[TASK DATA Boundary: Start]

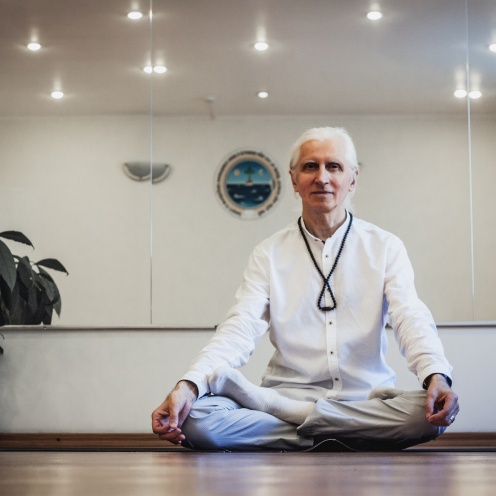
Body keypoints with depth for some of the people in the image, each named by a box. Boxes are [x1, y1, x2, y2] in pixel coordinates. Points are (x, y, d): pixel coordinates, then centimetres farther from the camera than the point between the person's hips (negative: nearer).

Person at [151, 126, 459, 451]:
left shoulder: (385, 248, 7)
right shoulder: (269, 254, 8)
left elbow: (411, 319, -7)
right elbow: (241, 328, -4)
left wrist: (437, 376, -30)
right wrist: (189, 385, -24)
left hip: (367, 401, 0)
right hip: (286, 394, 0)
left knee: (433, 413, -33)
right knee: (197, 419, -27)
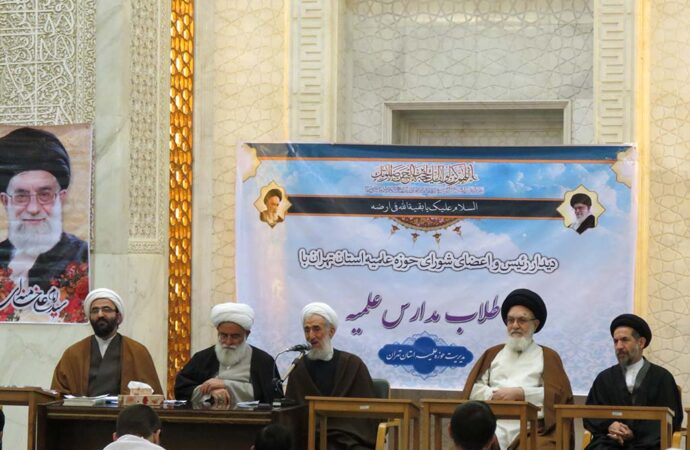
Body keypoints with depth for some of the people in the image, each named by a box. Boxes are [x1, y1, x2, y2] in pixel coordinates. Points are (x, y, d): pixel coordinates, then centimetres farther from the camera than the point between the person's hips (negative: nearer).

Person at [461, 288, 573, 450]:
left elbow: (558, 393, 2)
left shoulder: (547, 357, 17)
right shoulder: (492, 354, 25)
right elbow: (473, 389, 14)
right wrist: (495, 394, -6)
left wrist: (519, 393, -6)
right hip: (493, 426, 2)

[TASK DATA Boundary: End]
[TASK DATA Boundary: Start]

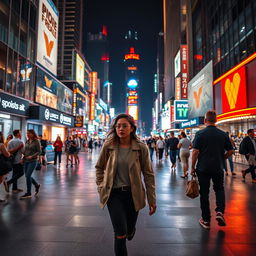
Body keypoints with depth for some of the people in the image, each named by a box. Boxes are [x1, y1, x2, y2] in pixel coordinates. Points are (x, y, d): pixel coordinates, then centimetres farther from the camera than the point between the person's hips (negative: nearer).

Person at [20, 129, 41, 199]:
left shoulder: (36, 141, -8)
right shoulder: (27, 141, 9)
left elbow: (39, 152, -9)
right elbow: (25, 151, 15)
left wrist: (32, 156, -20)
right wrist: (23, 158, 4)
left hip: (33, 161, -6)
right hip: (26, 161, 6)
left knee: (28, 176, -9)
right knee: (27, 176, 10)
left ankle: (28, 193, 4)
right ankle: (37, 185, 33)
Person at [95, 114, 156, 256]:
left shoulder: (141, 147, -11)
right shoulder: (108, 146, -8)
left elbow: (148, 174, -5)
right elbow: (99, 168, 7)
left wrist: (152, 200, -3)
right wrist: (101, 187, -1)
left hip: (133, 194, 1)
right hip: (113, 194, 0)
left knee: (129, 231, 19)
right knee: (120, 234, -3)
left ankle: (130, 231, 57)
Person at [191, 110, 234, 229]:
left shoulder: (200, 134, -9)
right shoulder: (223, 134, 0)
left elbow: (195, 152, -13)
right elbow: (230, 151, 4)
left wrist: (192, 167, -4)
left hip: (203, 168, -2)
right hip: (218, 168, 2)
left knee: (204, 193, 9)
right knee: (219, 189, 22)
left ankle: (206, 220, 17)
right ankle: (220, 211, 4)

[TASK DATA Boundary: End]

In the records above, each line with the string "ankle" should be copied.

left ankle: (28, 193, 4)
right ankle: (37, 185, 33)
left ankle: (130, 231, 57)
left ankle: (206, 220, 17)
right ankle: (220, 211, 4)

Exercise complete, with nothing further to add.